There just aren't as many experienced pitchers at the highest level of the minors anymore, and even younger talent is in shorter supply than you'd expect. Organizations have so finely tuned the pursuit of stuff that any pitchers who have it tend to get bumped to the bigs more quickly.
And as Holliday told Sawchik: "I think Double-A might have better arms and more talented stuff than Triple-A."
At least in theory, hitters like Wilson would be the exception to the rule. He's a bat-to-ball guy with an all-fields stroke, not a slugger who's looking to drive everything he swings at.

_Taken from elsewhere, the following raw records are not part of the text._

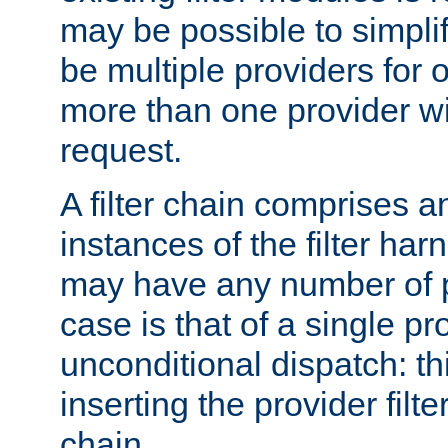
may be possible to simpli
be multiple providers for o
more than one provider wil
request.
A filter chain comprises 
instances of the filter ha
may have any number of p
case is that of a single pr
unconditional dispatch: thi
inserting the provider filter
chain.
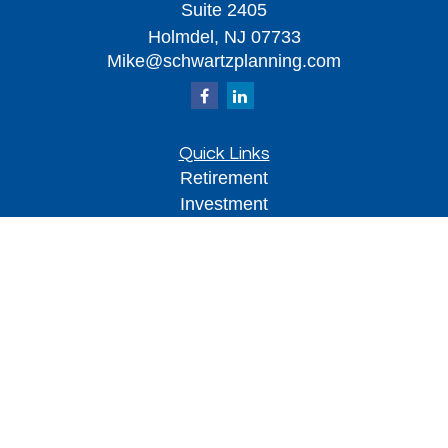
Suite 2405
Holmdel,
NJ
07733
Mike@schwartzplanning.com
Quick Links
Retirement
Investment
Estate
Insurance
Tax
Money
Lifestyle
Latest Articles
All Videos
All Calculators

But lest anyone forget, even he struggled in his first exposure to MLB action in 2024, batting a modest .250 in 28 games.
In any case, the numbers confirm that life has gotten harder for rookie hitters. In the 30-team era, five of the seven lowest OPSes by rookie hitters have come since 2020.
The lowest (.644) is happening right now in 2025.
Could It Be Rookie Pitchers to the Rescue?
Then again, who says rookie hitters must have all the fun?
They usually do, but last year broke the mold with rookie pitchers (60.6 fWAR) easily outproducing rookie hitters (49.1 fWAR). Paul Skenes can pat himself on the back for that, but he got ample help from fellow Rookie of the Year Luis Gil and a number of other standouts.
Despite Sasaki and Jobe, another solid year for rookie pitchers is unfolding in 2025. Tomoyuki Sugano, Shane Smith, Chad Patrick and Jack Leiter have been racking up solid starts, while guys such as Ben Casparius, Jack Dreyer and Eric Orze have been shoving out of the bullpen.
And now, here comes Jacob Misiorowski to join the Milwaukee Brewers. He is MLB Pipeline's No. 68 prospect, and in his arsenal is a fastball that goes as high as 103.
As both have basically run out of things to prove at Triple-A, it's just a matter of time before Bubba Chandler and Andrew Painter are seen in Pennsylvania with the Pittsburgh Pirates and Philadelphia Phillies. Each is a top-five prospect for MLB Pipeline, and one thing they have in common is a 70-grade fastball.
Even this late in the season, Misiorowski, Chandler and Painter may have a shot at the NL Rookie of the Year. Atlanta Braves righty AJ Smith-Shawver had been the leader in the clubhouse for the award, but he's done for the year after having Tommy John surgery on Monday.
If it does end up being a bad year for rookies, it need not be forever.
Shifting though the landscape may be, it's too soon to say it has turned against rookies. Per fWAR, 2023 and 2024 were the third- and fourth-best years ever for rookies. And as Holliday, Pete Crow-Armstrong, Ben Rice and Andy Pages can vouch, a tough introduction to major league pitching can be shaken off in, oh, about a year.
For the moment, though, to say 2025 is not shaping up to be a banner year for rookies would be underselling it. It's ugly out there, and nothing short of historic heroics by the new guys is going to change that.
Stats courtesy of Baseball Reference, FanGraphs and Baseball Savant.